Tome III - Chapitre troisième


_ Je te l'ai déjà dit, Kara. Elle n'est pas là.

Kara déboule dans le dortoir en piétinant le sol. Tobias la suit de près. Je me redresse et repousse la couverture. J'enfile mes chaussures rapidement et ma veste. Mon collier est sorti de sa cachette pendant la nuit. Je me détourne de tous et profite de mon éloignement pour le remettre à sa place et enfiler ma veste.

_ Qu'est-ce que tu fous ici, Kasey ?, vocifère Kara.

Elle est redevenue ce qu'elle était, après mon passage à tabac. Dommage ! J'aurais dû taper plus fort, je pense ! Oh mais que j'y pense ! Je peux maintenant ! J'ai les bras pour !

_ Je vais bien et toi, Kara ?

Kara écarquille les yeux et s'avance méchamment vers lui mais Tobias lui barre la route rapidement.

_ Dégage, Tobias !

_ Regarde autour de toi, elle n'est pas là.

Elle lance un regard circulaire et s'arrête sur moi.

_ Qui es-tu, toi ?

_ Un nomade. On lui a proposé de dormir ici pour la nuit. Il va partir avec eux pour Osgor.
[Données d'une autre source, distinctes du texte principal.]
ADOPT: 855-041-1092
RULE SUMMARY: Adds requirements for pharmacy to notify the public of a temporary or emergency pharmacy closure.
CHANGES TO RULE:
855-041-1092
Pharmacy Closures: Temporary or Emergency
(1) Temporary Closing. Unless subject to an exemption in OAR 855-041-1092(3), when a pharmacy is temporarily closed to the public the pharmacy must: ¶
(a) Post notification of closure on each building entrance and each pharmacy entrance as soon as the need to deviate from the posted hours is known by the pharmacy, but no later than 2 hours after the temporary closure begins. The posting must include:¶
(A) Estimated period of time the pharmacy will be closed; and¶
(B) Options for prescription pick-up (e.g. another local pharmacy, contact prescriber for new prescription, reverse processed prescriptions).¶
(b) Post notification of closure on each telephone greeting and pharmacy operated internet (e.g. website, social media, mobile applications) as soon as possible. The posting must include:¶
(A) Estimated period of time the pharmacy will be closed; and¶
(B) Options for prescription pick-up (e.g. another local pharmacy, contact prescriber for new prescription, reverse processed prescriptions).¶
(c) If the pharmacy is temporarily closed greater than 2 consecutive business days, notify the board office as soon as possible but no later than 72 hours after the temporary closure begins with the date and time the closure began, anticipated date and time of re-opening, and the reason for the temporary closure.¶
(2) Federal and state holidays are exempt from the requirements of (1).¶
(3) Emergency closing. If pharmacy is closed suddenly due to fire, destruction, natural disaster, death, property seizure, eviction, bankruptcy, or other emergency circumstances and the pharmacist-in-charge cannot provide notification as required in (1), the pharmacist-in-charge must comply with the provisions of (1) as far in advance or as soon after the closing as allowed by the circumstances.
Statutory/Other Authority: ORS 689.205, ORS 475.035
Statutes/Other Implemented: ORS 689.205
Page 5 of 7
Kara vocifère dans sa barbe avant de crier qu'elle ne veut plus nous voir ici avant de faire voler la terre dans son sillage.

_ Préparez-vous. On part dans trente minutes.

*

L'astre du jour vient à peine de se lever sur Atorn. L'air matinal me revigore après l'apparition de Kara. Tobias et moi sommes déjà sortis du tunnel. Les autres ne devraient pas tarder.
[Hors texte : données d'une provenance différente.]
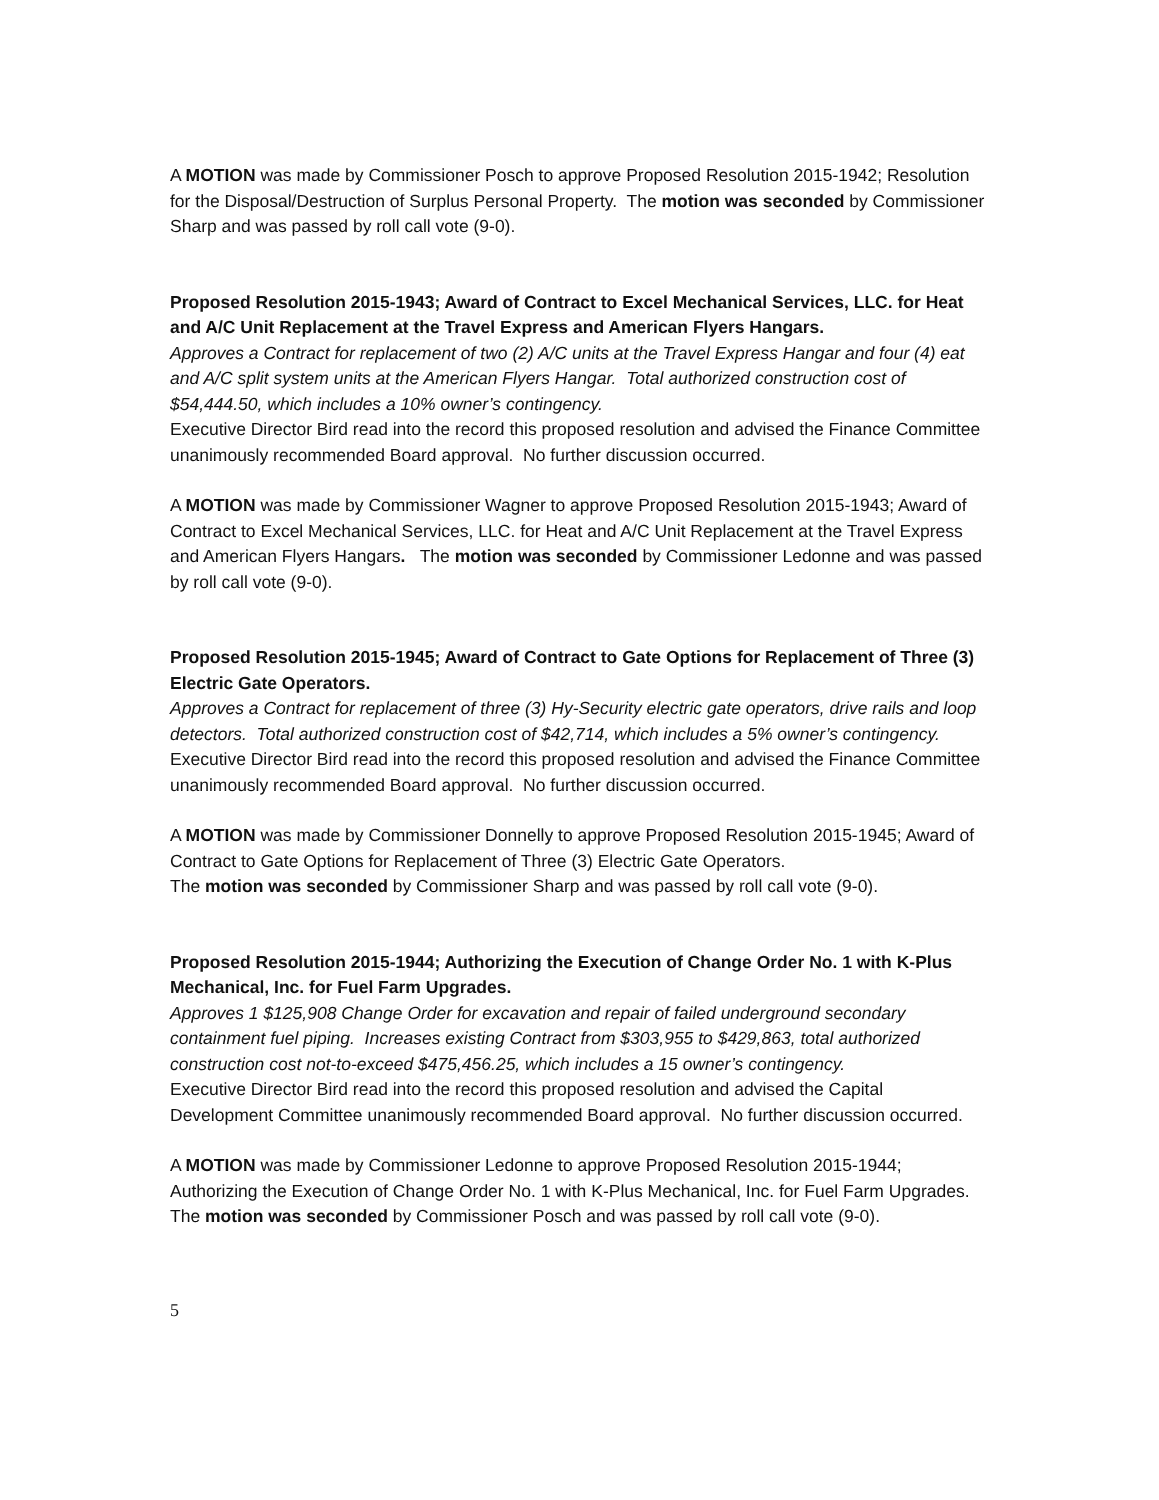A MOTION was made by Commissioner Posch to approve Proposed Resolution 2015-1942; Resolution for the Disposal/Destruction of Surplus Personal Property. The motion was seconded by Commissioner Sharp and was passed by roll call vote (9-0).
Proposed Resolution 2015-1943; Award of Contract to Excel Mechanical Services, LLC. for Heat and A/C Unit Replacement at the Travel Express and American Flyers Hangars.
Approves a Contract for replacement of two (2) A/C units at the Travel Express Hangar and four (4) eat and A/C split system units at the American Flyers Hangar. Total authorized construction cost of $54,444.50, which includes a 10% owner’s contingency.
Executive Director Bird read into the record this proposed resolution and advised the Finance Committee unanimously recommended Board approval. No further discussion occurred.
A MOTION was made by Commissioner Wagner to approve Proposed Resolution 2015-1943; Award of Contract to Excel Mechanical Services, LLC. for Heat and A/C Unit Replacement at the Travel Express and American Flyers Hangars. The motion was seconded by Commissioner Ledonne and was passed by roll call vote (9-0).
Proposed Resolution 2015-1945; Award of Contract to Gate Options for Replacement of Three (3) Electric Gate Operators.
Approves a Contract for replacement of three (3) Hy-Security electric gate operators, drive rails and loop detectors. Total authorized construction cost of $42,714, which includes a 5% owner’s contingency.
Executive Director Bird read into the record this proposed resolution and advised the Finance Committee unanimously recommended Board approval. No further discussion occurred.
A MOTION was made by Commissioner Donnelly to approve Proposed Resolution 2015-1945; Award of Contract to Gate Options for Replacement of Three (3) Electric Gate Operators.
The motion was seconded by Commissioner Sharp and was passed by roll call vote (9-0).
Proposed Resolution 2015-1944; Authorizing the Execution of Change Order No. 1 with K-Plus Mechanical, Inc. for Fuel Farm Upgrades.
Approves 1 $125,908 Change Order for excavation and repair of failed underground secondary containment fuel piping. Increases existing Contract from $303,955 to $429,863, total authorized construction cost not-to-exceed $475,456.25, which includes a 15 owner’s contingency.
Executive Director Bird read into the record this proposed resolution and advised the Capital Development Committee unanimously recommended Board approval. No further discussion occurred.
A MOTION was made by Commissioner Ledonne to approve Proposed Resolution 2015-1944; Authorizing the Execution of Change Order No. 1 with K-Plus Mechanical, Inc. for Fuel Farm Upgrades. The motion was seconded by Commissioner Posch and was passed by roll call vote (9-0).
5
_ Je suis désolé, avoue Tobias. À dire vrai, elle t'en veut encore de lui avoir refait une beauté.

_ C'est bien. Je m'en fiche totalement de ce qu'elle pense. Tout le monde sait qu'elle n'est pas la chef, que ça devrait être toi à sa place.

_ Oui, mais j'ai préféré le côté militaire. Je ne suis pas bon pour la paperasse, tu devrais le savoir !, rigole-t-il.
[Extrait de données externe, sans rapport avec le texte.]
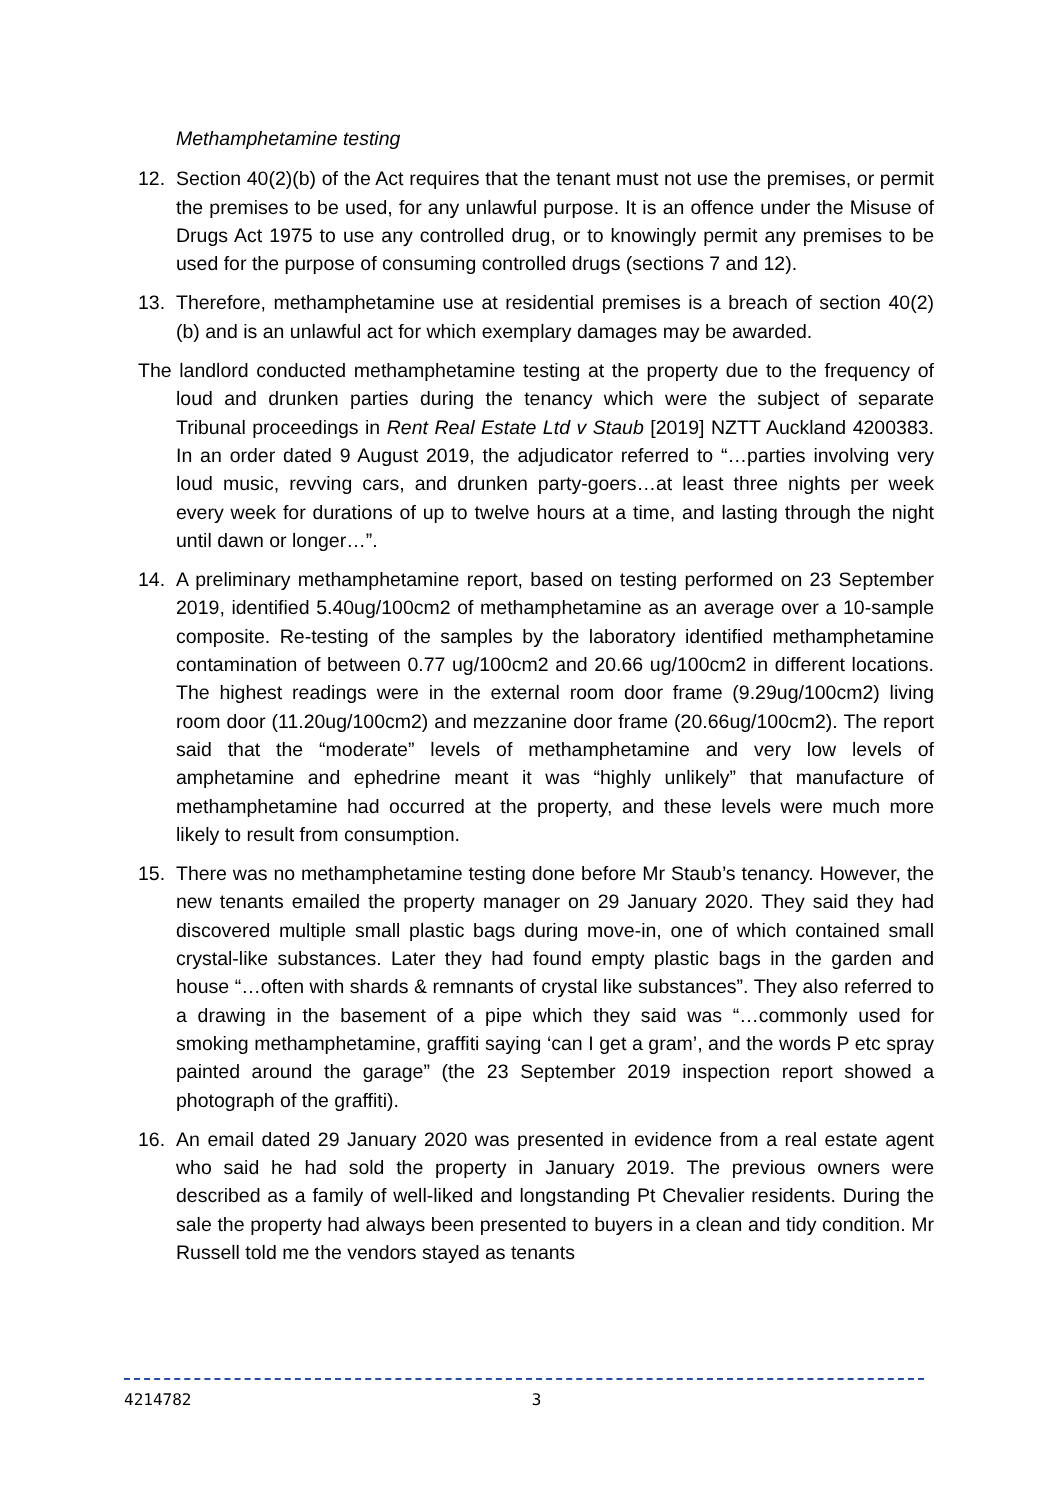Methamphetamine testing
12. Section 40(2)(b) of the Act requires that the tenant must not use the premises, or permit the premises to be used, for any unlawful purpose. It is an offence under the Misuse of Drugs Act 1975 to use any controlled drug, or to knowingly permit any premises to be used for the purpose of consuming controlled drugs (sections 7 and 12).
13. Therefore, methamphetamine use at residential premises is a breach of section 40(2)(b) and is an unlawful act for which exemplary damages may be awarded.
The landlord conducted methamphetamine testing at the property due to the frequency of loud and drunken parties during the tenancy which were the subject of separate Tribunal proceedings in Rent Real Estate Ltd v Staub [2019] NZTT Auckland 4200383. In an order dated 9 August 2019, the adjudicator referred to “…parties involving very loud music, revving cars, and drunken party-goers…at least three nights per week every week for durations of up to twelve hours at a time, and lasting through the night until dawn or longer…”.
14. A preliminary methamphetamine report, based on testing performed on 23 September 2019, identified 5.40ug/100cm2 of methamphetamine as an average over a 10-sample composite. Re-testing of the samples by the laboratory identified methamphetamine contamination of between 0.77 ug/100cm2 and 20.66 ug/100cm2 in different locations. The highest readings were in the external room door frame (9.29ug/100cm2) living room door (11.20ug/100cm2) and mezzanine door frame (20.66ug/100cm2). The report said that the “moderate” levels of methamphetamine and very low levels of amphetamine and ephedrine meant it was “highly unlikely” that manufacture of methamphetamine had occurred at the property, and these levels were much more likely to result from consumption.
15. There was no methamphetamine testing done before Mr Staub’s tenancy. However, the new tenants emailed the property manager on 29 January 2020. They said they had discovered multiple small plastic bags during move-in, one of which contained small crystal-like substances. Later they had found empty plastic bags in the garden and house “…often with shards & remnants of crystal like substances”. They also referred to a drawing in the basement of a pipe which they said was “…commonly used for smoking methamphetamine, graffiti saying ‘can I get a gram’, and the words P etc spray painted around the garage” (the 23 September 2019 inspection report showed a photograph of the graffiti).
16. An email dated 29 January 2020 was presented in evidence from a real estate agent who said he had sold the property in January 2019. The previous owners were described as a family of well-liked and longstanding Pt Chevalier residents. During the sale the property had always been presented to buyers in a clean and tidy condition. Mr Russell told me the vendors stayed as tenants
4214782 3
_ Tu te souviens lorsque la marchandise de Denis est arrivée ? Et que t'as pas su s'il disait vrai avec ses faux papiers ?, me rappelé-je en souriant.

_ N'empêche, ça reste une légende le fait que la ville d'Arunaïm fabrique des pantalons en soie d'Ilgare ! Ça vaut une fortune et lui, il me l'a vendu à 5 bons payants la pièce ! C'est un idiot !

_ Et personne ne sait comment Ilgare produit sa soie. C'est un secret défense !, ajouté-je. Arunaïm n'a jamais fait de soie. Ils ne portent presque pas de vêtements, en plus !

_ Et encore si on peut appeler ça des vêtements ! C'est fait de feuilles et de branches d'arbres ! Et ce n'est pas confortable, en plus de ça !, confie mon ami.

_ T'as déjà porté un de leur vêtement ?, demandé-je choquée.

Tobias ? En jupe faite de feuilles ? Je n'y crois pas !

_ Fallait bien tester la marchandise !

Tobias a l'air gêné, qui plus est ! J'éclate de rire en voyant qu'il vire au cramoisi. Mais bientôt, il se joint à moi.

_ Les îles du Sud sont impressionnantes, à ce qu'il paraît.

On entend les autres monter et on arrête doucement de rire. Tobias me fait un petit signe de tête et je vois Jera sortir en premier.

_ Tobias, Kara est... Spéciale !

_ Ouais, elle a dit que Nam était... Enfin, même si c'est quelques fois exagéré, je suis plutôt d'accord avec elle, finit Martin.

Un froid se jette sur notre petite troupe.

_ Dépêchez-vous. On n'a pas toute la journée, ordonne Kasey en se dirigeant vers la forêt pour aller chercher le side-car.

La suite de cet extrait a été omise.